Un emblema sin tiempos

El extinto jefe de Bomberos, retratado durante un acto
El extinto jefe de Bomberos, retratado durante un acto

Escribe Miguel Angel Sponer

BOMBERO VOLUNTARIO

A Juan Carlos, en nombre de muchos que te conocieron

¿Sabe, jefe?, si viera hoy las aguas del Ctalamochita, diría que no son las mismas. Ni la costanera, ni la fuerza del río es la misma. Pero están las mismas compuertas para atestiguar en silencio que el almanaque suele detenerse en determinados acontecimientos en la memoria colectiva.

Así es jefe, difícil explicar que ya pasaron 34 años de aquella tarde calurosa de domingo, un día en el que la gente desandaba la existencia sin la premura del reloj. Y sin saber que las agujas iban a detenerse bajo el sofocante sol aquel 23 de octubre de 1983, para marcar un momento eterno de la vida de la ciudad; para señalar un punto en el recuerdo de tantos habitantes.

Había vidas en peligro en el Balneario que ahora lleva su nombre. El deber lo convocaba y el arrojo lo llevaba en andas, como siempre. Los sacó a flote, los empujó a la orilla y entonces sufrió el golpe de la muerte, que se lo tragó y detuvo el tiempo.

Jefe, usted no se podía ir. Menos en esas aguas que tanto conocía y quería.

La Villa se transformó en una lágrima de agua dulce; una ciudad que repelía las voces que acercaban la noticia de la tragedia.

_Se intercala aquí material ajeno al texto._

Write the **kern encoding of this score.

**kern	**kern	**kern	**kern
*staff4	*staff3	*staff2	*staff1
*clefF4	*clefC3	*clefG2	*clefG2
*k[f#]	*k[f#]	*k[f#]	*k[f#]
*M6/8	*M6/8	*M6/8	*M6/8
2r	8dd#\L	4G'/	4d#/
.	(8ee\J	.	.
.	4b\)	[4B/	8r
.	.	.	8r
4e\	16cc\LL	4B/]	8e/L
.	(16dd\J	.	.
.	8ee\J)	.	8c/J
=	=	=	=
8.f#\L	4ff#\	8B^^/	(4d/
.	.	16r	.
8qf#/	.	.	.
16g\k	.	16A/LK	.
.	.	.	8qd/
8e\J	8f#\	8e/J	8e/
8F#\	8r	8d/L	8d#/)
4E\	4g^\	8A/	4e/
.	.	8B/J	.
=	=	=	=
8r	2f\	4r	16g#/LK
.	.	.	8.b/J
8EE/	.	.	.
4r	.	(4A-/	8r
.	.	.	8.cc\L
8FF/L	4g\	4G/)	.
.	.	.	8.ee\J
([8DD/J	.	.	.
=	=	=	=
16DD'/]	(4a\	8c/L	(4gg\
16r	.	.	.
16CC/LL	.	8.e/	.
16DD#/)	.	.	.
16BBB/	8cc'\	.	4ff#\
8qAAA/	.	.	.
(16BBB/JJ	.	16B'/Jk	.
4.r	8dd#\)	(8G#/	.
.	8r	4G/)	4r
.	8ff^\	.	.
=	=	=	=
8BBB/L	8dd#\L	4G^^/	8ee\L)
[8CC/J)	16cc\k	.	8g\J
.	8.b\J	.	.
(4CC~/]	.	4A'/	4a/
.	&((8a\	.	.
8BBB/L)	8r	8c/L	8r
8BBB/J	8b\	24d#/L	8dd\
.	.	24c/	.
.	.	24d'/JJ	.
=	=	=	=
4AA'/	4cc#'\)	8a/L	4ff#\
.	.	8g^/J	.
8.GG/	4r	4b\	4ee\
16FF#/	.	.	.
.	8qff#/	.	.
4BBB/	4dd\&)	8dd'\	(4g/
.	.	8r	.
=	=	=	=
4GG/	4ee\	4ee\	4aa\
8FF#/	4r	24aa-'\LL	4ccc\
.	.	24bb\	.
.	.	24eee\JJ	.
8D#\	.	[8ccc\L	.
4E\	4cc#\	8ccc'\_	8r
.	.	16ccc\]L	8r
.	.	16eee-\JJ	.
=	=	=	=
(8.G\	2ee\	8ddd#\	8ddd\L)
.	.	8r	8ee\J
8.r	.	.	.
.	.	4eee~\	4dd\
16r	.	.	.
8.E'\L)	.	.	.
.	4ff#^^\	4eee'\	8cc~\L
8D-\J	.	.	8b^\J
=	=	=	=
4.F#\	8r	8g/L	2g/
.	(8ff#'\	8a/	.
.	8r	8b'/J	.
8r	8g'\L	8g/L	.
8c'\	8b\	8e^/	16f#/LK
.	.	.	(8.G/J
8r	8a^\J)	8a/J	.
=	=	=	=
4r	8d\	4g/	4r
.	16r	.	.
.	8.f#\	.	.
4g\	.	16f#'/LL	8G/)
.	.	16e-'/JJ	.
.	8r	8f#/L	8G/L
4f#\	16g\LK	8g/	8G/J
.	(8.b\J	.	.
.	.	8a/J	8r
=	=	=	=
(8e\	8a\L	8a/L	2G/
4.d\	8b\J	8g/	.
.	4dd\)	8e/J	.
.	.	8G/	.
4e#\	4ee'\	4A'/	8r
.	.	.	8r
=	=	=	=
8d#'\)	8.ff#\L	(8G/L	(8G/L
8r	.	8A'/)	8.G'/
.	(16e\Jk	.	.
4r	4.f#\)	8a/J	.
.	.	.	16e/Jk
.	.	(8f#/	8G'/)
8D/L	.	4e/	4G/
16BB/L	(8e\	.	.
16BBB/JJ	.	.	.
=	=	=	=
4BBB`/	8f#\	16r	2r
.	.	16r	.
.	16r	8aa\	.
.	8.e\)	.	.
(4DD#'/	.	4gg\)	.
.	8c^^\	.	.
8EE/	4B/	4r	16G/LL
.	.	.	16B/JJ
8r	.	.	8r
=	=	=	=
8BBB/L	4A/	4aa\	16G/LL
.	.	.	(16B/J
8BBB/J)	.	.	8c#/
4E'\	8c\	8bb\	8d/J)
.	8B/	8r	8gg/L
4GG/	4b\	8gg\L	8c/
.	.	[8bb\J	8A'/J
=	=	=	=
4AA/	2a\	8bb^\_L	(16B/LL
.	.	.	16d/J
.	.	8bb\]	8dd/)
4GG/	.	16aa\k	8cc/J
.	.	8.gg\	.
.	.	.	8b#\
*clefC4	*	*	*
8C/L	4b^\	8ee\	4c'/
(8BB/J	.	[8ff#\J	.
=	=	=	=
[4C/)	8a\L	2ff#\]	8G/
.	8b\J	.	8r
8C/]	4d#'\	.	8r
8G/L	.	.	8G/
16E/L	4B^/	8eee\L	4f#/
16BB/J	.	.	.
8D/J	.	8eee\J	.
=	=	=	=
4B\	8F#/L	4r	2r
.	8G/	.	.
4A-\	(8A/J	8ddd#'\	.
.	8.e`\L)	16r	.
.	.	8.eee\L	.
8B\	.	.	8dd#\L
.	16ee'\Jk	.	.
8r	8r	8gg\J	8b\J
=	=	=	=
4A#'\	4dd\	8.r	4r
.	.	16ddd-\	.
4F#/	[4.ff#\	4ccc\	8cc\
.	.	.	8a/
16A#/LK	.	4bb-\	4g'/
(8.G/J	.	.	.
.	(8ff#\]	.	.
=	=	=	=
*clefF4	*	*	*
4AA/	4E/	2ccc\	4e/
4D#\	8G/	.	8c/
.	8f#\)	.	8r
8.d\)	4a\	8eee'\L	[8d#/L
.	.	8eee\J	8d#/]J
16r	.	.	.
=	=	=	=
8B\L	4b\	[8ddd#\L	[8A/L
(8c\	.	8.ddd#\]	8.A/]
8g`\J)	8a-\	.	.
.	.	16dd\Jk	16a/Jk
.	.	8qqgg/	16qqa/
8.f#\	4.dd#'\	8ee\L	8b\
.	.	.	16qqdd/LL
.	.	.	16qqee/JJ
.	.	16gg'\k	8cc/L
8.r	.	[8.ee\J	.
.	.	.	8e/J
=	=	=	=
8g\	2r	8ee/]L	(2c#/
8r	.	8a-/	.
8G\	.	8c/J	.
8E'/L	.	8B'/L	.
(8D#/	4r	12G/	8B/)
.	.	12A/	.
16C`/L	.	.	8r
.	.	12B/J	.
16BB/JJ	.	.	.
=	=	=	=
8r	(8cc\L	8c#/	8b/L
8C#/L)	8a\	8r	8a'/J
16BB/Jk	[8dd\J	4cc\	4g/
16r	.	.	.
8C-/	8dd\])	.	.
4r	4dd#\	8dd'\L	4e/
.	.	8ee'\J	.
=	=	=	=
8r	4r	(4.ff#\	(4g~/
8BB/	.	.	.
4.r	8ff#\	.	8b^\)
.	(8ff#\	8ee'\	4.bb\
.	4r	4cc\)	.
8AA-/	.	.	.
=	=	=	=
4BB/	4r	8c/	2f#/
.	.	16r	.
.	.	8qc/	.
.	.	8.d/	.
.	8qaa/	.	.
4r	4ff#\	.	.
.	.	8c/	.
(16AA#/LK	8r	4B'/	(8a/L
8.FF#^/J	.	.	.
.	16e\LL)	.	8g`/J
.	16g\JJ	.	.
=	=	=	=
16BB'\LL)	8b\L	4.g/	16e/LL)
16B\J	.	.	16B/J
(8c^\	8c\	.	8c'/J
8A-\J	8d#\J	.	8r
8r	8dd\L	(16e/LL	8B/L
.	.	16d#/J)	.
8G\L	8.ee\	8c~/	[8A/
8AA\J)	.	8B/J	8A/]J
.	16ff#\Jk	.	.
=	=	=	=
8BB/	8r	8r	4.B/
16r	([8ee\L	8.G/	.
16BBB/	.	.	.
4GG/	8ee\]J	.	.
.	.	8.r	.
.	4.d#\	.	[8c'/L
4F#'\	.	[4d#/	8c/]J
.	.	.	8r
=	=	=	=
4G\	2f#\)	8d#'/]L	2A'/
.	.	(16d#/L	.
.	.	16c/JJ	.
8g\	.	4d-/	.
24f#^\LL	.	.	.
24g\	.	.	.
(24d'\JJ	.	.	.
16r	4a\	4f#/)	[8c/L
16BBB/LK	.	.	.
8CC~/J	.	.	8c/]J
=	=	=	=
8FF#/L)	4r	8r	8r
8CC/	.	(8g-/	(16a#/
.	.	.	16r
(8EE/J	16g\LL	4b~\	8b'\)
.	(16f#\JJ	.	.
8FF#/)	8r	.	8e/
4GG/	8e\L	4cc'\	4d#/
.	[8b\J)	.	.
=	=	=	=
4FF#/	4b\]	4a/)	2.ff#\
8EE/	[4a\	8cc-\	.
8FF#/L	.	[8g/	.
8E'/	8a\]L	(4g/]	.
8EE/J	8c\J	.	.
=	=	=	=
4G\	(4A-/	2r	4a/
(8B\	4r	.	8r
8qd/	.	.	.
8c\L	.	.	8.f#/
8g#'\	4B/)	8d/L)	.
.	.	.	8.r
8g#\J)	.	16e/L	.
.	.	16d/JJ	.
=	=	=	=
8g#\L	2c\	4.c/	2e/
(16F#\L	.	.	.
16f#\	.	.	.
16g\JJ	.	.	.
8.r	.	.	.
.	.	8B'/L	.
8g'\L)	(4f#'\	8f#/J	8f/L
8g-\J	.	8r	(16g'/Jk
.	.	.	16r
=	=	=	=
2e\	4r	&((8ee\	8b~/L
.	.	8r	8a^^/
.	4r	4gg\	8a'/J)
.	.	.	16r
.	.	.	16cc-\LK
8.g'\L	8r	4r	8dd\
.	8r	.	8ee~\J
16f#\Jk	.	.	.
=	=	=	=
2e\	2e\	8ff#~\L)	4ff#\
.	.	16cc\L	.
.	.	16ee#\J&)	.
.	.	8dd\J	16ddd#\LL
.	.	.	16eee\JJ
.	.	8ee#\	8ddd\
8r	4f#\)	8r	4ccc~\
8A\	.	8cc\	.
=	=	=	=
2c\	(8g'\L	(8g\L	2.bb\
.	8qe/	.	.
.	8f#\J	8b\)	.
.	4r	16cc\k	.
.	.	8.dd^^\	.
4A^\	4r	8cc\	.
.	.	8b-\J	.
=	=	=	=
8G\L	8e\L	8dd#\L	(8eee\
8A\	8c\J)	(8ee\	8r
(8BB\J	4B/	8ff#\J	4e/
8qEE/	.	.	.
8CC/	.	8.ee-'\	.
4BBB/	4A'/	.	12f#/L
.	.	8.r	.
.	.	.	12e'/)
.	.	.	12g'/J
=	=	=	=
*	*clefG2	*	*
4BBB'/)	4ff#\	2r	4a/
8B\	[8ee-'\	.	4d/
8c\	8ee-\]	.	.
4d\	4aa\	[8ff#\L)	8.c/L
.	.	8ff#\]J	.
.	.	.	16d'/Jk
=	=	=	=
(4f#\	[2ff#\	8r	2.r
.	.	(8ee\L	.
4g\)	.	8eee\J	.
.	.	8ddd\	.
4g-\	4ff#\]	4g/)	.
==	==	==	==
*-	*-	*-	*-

La dimensión del hombre que conocimos, con quien compartimos y del cual aprendimos la dignidad de una profesión, es la que en ese preciso momento de relojes dormidos, nos hizo comprender que esa persona querida ingresaba en la dimensión de mártir.

Porque los grandes, los forjadores, permanecen entre los suyos y en aquellos sentimientos que forjaron.

Nos enseñó que el peligro no da treguas, que la sensibilidad no se adquiere en ningún mostrador, que la entrega por el prójimo viene en el ADN de cada uno. El suyo, jefe, marcó la diferencia. Es que había nacido para bombero y voluntario, además.

 

Un maestro

A veces nos preguntamos con los muchachos si aparecerá otro emblema como usted: enorme, desinteresado, solidario, leal, de convicciones y sin claudicaciones. Padre y amigo.

Y lo recordamos unos días antes, enseñándonos cómo nadar contra la corriente, la importancia de cuidar una manguera y repitiendo el consabido “estudiá, pibe, estudiá”. Y después, un tronco maldito se le hundió en el pecho. Nunca sabremos cómo fue que llegó hasta la orilla salvando a ese joven, para luego regresar por el otro.

Dudo que le fuera a agradar que le dijéramos héroe, porque no creía en esas cosas. En realidad, nunca se creyó nada que lo diferenciase del resto.

Grande, jefe. Le prometo que hoy, lunes, cerca de las 16, con los muchachos andaremos por las aguas, por ahí cerca de las compuertas. Partiremos desde el cuartel (que está hermoso, con vehículos nuevos y jóvenes que trabajan a la luz de una llama inmortal llamada Juan Carlos Mulinetti).

Si algunas flores le acarician las manos, sepa que fueron arrojadas por aquellos chicos, hoy hombres, que usted educó, disciplinó y conformó como personas.

En cada pétalo está el afecto inconmensurable de estos hijos postizos que nunca abandonamos el uniforme y el de los nuevos integrantes del cuerpo, que se lo ponen como nosotros, con el orgullo de saber que también es el suyo.